#### Listed records:
──────
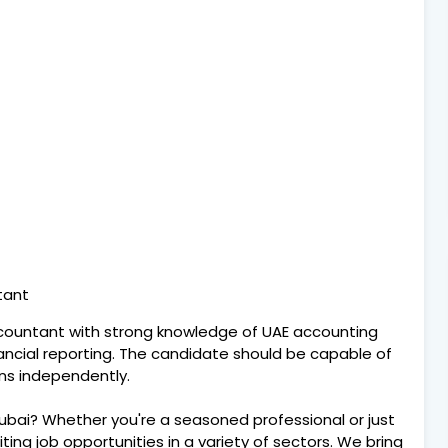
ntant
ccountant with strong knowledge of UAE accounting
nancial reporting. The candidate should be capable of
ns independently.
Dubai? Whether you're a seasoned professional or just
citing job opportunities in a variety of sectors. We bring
──────
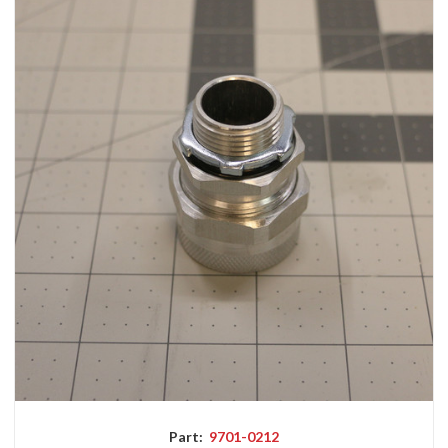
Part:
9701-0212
──────
#### Exercise goal:
Using the data above, transcribe the lines that run from the line with "Dubai? Whether you're" to the line with "citing job opportunities", both ends kept, and output nothing else.

#### Result for this task:
Dubai? Whether you're a seasoned professional or just
citing job opportunities in a variety of sectors. We bring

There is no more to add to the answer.